Yesh Atid leader Yair Lapid 370.
(photo credit: Efrat Sa'ar)
Yesh Atid Party leader Yair Lapid would cut all funding for haredi schools if
they do not start meeting minimum requirements in teaching math, English and
reading comprehension, he announced at a Tel Aviv press conference
Sunday.
Ultra-Orthodox schools have rejected demands to teach the
government’s mandated core curriculum for decades. Lapid, who has said he wants
to be education minister in the next government, vowed to enforce the core
curriculum when he outlined his party’s platform on the eve of the first day of
school.
“Education, unlike other issues that have fallen by the wayside
over the past several years, must be a cause of unity and equality,” Lapid said.

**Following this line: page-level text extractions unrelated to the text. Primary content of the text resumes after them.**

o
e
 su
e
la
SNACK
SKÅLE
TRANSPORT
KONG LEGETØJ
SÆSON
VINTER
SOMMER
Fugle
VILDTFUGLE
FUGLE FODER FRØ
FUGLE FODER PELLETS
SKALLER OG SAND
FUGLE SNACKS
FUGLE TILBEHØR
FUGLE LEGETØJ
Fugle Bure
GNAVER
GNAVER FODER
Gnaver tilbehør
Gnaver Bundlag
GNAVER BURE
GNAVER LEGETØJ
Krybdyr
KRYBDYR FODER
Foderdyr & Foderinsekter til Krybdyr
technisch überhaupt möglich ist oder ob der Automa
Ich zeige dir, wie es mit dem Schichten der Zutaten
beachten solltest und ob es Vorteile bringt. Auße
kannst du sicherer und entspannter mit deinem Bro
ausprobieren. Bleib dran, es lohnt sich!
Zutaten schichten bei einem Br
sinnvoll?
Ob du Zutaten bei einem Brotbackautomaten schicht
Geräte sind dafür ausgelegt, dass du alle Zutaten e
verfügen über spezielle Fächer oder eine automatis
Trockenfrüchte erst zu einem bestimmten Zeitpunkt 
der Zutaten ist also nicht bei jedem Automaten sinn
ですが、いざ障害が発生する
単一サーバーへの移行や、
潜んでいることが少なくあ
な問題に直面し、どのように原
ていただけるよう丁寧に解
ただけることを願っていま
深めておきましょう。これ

“But education is also the state’s ability to say what it does not accept:
Educational institutions that do not teach the core curriculum will not receive
a single cent from the state. Schools that do not accept Ethiopian pupils will
not open. Principals that expel students with bad grades to raise their school’s
success rate in matriculation tests could lose their jobs.”
Lapid
declared that the next decade should be the decade of education, in which Israel
would put schooling atop its list of priorities in order to return to the top of
the world’s rankings in education.
He lamented that Israel had fallen far
behind other countries in math and science.
Lapid’s goals include
bridging the social gaps, stopping an obsession with tests and transferring the
focal point of management from the Education Ministry to school principals and
teachers. He would form a professional national council for education in an
effort to separate education from politics and set a standard “educational
basket” that every child would receive.
Lapid would significantly cut the
number of matriculation tests from 12 to only four: math, English, reading
comprehension and one elective.
There would still be grades in subjects
such as Bible, biology, civics and literature but they would not be measured by
standardized testing.
“Teachers should not be enslaved by the testing
industry,” Lapid said.
“They should be busy with teaching, learning,
enlightenment and education and we should trust that they know how to teach. The
insanity over tests must stop.”
In an interview with Army Radio, former
education minister Yossi Sarid (Meretz) called Lapid’s plan “demagoguery.”